XGBoost4J (Spark) with Weighted Loss Column


#1

Hi,

trying my luck with XGBoostRegressor / Classifier objects, in Spark, which are taking into account the “weight_col” parameter.
If I got it right, this value (which is not explained in the official parameters), is giving more weight to errors with a bigger value in this column, as opposed to errors with a small value in this column, i.e. smoothing the error (and getting it more affected / weighted) by this weight column.

  1. Did I get it right? If so, do you mind I’ll add a paragraph (with a new PR) to the documentation, so we’ll have it documented in XGBoost4J as well?
    If I didn’t get it right, can one explain to me how this exactly works? i.e. the exact functionality (here - https://github.com/dmlc/xgboost/issues/3258 it is described how to implement it, now the usage behind the scenes).

  2. Is there a way to know that this really works (and not by just using xgboostRegressor.getWeightCol)? Because I had two runs - 1 with this flag, 1 without - and didn’t see any great affect in the error. How should I debug myself?

Thank you in advance!
Daniel


#2

In the latest XGBoost, there is no parameter called “weight_col”. Instead, you should use setWeightCol(). I do agree that the XGBoost4J-Spark tutorial should include this API. For now, take a look at this snippet:


#3

Hi @hcho3, thank you very much for replying!
2 questions on the above -
1.
I did a minor change in my XGBoost object, added this feature as a flag, see below ->

 val xgboostRegressor = new XGBoostRegressor(Map[String, Any](
  "num_round" -> 100,
  "num_workers" -> 10,  // num of instances * num of cores is the max.
  "objective" -> "reg:logistic",
  "eta" -> 0.1,
  "missing" -> -99.0, // missing - represents the value for missing values (NULL in my case)
  "gamma" -> 0.5,
  "max_depth" -> 6, 
  "early_stopping_rounds" -> 9,
  "seed" -> 1234,
  "lambda" -> 0.4,
  "alpha" -> 0.3,
  "colsample_bytree" -> 0.6,
  "subsample" -> 0.2,
  "weight_col" -> "imps"
  ))

Then, when I used the getter of the weightCol, it indeed showed me the “imps”
xgboostRegressor.getWeightCol -> output is “imps”.

This means that the set works like that? Or should I use the setter with setWeightCol, and define the relevant specific column I’d like from my existing dataframe (i.e. without using a UDF)?

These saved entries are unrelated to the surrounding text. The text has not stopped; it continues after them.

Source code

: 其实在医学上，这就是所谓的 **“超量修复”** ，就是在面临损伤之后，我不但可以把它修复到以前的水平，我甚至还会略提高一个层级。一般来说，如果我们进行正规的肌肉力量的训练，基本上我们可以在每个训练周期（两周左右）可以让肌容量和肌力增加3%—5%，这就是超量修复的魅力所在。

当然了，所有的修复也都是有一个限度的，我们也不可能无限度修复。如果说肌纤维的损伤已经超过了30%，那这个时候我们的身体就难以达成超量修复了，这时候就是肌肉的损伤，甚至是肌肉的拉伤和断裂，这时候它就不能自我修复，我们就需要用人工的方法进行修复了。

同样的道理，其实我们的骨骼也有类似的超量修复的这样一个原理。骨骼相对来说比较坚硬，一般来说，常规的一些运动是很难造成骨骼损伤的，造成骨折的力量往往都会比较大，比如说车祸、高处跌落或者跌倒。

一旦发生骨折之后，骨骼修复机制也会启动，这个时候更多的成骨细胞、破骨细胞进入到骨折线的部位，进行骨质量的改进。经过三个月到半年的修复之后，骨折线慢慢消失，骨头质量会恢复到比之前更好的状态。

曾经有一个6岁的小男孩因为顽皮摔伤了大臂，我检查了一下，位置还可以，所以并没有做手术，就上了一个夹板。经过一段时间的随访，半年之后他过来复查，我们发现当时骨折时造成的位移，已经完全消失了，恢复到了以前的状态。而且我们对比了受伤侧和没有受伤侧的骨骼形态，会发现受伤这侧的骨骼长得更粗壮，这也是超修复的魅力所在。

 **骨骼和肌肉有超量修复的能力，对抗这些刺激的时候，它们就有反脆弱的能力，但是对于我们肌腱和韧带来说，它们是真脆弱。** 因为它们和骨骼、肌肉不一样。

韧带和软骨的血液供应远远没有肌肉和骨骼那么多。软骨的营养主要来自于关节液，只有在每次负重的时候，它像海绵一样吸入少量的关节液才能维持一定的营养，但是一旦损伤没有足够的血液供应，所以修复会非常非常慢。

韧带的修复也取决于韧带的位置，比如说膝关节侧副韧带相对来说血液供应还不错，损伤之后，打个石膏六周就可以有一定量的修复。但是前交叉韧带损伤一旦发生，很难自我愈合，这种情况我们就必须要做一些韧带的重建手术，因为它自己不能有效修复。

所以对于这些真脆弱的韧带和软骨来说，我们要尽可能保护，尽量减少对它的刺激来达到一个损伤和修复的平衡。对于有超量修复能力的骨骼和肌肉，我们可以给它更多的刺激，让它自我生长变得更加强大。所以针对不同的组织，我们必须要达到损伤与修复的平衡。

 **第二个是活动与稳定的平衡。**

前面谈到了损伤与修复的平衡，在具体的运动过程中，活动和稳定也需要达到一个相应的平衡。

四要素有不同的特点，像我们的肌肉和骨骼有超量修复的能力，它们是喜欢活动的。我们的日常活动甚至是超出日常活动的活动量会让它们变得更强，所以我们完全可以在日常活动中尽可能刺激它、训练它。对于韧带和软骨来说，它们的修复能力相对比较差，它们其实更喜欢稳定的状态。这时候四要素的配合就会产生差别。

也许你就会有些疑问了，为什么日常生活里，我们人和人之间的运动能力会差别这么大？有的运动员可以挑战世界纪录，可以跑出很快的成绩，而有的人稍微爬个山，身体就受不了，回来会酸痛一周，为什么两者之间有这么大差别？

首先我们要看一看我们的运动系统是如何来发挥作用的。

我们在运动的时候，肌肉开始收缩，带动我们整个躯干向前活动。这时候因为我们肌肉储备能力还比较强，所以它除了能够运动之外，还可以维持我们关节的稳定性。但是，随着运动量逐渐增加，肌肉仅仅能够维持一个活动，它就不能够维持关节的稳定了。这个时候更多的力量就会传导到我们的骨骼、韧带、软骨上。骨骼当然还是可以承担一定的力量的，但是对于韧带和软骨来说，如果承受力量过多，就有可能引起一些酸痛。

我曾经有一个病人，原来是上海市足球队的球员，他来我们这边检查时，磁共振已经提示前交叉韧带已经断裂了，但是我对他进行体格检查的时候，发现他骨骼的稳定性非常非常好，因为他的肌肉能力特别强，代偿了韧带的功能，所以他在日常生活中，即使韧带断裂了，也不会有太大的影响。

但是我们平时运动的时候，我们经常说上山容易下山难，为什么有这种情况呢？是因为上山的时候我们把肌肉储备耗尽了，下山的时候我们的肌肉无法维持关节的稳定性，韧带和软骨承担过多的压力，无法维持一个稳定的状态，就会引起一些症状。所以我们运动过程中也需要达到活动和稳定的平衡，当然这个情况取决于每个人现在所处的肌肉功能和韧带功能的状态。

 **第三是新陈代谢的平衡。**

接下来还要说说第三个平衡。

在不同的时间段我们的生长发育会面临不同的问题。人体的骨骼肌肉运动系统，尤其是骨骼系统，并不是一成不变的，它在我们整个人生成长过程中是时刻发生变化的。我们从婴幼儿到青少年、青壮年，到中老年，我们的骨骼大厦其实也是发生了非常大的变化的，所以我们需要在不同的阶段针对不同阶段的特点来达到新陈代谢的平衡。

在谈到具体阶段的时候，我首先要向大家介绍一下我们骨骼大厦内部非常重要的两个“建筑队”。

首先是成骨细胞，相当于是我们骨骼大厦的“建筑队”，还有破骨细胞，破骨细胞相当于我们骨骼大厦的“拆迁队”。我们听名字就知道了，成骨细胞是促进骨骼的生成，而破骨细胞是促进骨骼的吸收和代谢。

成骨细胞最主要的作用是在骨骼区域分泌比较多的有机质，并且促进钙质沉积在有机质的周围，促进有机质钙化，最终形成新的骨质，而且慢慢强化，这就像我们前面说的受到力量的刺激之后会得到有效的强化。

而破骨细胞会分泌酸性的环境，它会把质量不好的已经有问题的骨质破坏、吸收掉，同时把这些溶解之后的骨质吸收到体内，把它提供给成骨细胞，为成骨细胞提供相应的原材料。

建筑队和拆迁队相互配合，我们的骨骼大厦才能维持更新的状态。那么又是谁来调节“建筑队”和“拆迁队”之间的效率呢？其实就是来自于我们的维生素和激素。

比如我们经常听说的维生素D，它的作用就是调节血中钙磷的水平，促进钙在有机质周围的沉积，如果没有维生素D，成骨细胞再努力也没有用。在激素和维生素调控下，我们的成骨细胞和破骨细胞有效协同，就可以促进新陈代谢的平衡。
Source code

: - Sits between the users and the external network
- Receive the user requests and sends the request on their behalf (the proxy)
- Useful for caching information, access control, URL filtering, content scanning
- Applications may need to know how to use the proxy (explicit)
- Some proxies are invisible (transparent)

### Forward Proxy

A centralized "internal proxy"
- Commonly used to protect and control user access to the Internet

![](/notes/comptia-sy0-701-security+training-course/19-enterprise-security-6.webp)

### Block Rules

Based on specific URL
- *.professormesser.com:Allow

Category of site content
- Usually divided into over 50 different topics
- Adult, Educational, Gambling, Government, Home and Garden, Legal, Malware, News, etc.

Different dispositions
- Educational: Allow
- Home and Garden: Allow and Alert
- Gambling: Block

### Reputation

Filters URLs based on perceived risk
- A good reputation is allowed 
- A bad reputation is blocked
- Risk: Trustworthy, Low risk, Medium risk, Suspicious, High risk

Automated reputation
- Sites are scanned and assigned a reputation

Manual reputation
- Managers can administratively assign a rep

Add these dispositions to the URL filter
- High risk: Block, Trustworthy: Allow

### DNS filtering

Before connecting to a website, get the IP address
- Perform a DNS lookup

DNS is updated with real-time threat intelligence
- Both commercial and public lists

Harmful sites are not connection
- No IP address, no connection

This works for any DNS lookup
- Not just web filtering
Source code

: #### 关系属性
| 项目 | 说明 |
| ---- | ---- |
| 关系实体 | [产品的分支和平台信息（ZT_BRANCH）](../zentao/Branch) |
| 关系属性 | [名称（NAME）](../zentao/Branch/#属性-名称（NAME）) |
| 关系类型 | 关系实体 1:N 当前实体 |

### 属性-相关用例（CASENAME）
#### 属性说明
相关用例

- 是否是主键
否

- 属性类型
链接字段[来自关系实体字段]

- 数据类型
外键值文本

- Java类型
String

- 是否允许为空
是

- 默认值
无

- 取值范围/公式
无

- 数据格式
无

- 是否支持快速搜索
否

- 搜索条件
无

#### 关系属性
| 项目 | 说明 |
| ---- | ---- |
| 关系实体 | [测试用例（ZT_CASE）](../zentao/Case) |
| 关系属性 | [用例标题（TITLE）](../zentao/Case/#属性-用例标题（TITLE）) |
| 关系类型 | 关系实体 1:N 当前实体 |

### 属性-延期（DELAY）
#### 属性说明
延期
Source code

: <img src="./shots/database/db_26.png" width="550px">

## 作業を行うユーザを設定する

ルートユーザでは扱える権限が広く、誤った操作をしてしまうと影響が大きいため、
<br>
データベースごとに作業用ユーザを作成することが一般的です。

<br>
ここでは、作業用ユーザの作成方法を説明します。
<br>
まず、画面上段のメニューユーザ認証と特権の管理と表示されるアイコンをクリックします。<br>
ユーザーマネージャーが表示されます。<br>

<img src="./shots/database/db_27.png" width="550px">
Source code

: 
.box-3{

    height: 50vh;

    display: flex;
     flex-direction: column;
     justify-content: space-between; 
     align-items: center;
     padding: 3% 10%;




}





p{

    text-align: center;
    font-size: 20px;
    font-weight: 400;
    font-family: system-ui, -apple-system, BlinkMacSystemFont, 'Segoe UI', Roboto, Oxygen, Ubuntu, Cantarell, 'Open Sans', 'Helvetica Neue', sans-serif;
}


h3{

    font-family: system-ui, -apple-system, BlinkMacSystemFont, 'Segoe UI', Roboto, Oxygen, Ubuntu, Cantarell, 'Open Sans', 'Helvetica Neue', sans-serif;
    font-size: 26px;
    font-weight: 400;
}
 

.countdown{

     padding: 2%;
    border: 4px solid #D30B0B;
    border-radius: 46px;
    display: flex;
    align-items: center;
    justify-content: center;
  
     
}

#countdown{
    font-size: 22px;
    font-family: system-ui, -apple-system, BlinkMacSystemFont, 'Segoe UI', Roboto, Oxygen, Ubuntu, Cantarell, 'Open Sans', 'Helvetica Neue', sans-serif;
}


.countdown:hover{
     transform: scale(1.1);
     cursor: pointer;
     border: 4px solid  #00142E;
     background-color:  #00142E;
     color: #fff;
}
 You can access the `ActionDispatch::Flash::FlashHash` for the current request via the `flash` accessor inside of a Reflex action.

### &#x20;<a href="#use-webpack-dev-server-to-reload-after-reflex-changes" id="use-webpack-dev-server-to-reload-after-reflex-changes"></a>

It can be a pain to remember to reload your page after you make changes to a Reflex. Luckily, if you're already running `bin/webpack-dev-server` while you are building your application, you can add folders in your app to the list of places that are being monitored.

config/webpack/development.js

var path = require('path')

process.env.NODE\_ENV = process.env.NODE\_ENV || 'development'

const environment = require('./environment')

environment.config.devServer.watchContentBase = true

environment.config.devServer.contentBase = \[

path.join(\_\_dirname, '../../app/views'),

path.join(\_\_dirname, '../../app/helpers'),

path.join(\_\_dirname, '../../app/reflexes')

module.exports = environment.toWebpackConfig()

  1. Can you please share few words about the functionality of this weight feature? Therefore I’ll be able to write a description here, and therefore we can take it to the official documentation, after you’ll go through it, of course.

Looking forward!

Thank you Philip,
Daniel


#4

@hcho3 following up here :slight_smile: Thanks!


#5

As I mentioned, there is no parameter called weight_col. The correct way is to use setWeightCol. Are you using the latest XGBoost version?


#6

Yea, 0.9.
Also, the follow up was more for the functionality of the feature, how it works etc. Can you add info here?
Therefore I’ll be able to write something to the official documentation.

Thank you!


#7

Hi @hcho3, trying my luck again and sorry if bothering. Can you kindly share few words about the functionality of this feature? Thank you!


#8

The weight feature lets you assign more significant to some data points relative to other data points when computing the objective function. This is useful when your dataset is imbalanced, eg the positive class is 5% of the training data.


#9

Thank you @hcho3! one last question - if I’m predicting a value between 0 - 1 (not a classic classification), and I have records with the relevant weight column of 1000, and another record of let’s say 1-2 (in their value), and I would like to give the 1000 more weight - that is another good use case, right?


#10

Yes, you may have other reasons to assign bigger weights to some data points.


#11

thank you very much @hcho3 for the detailed answers. Much appreciated!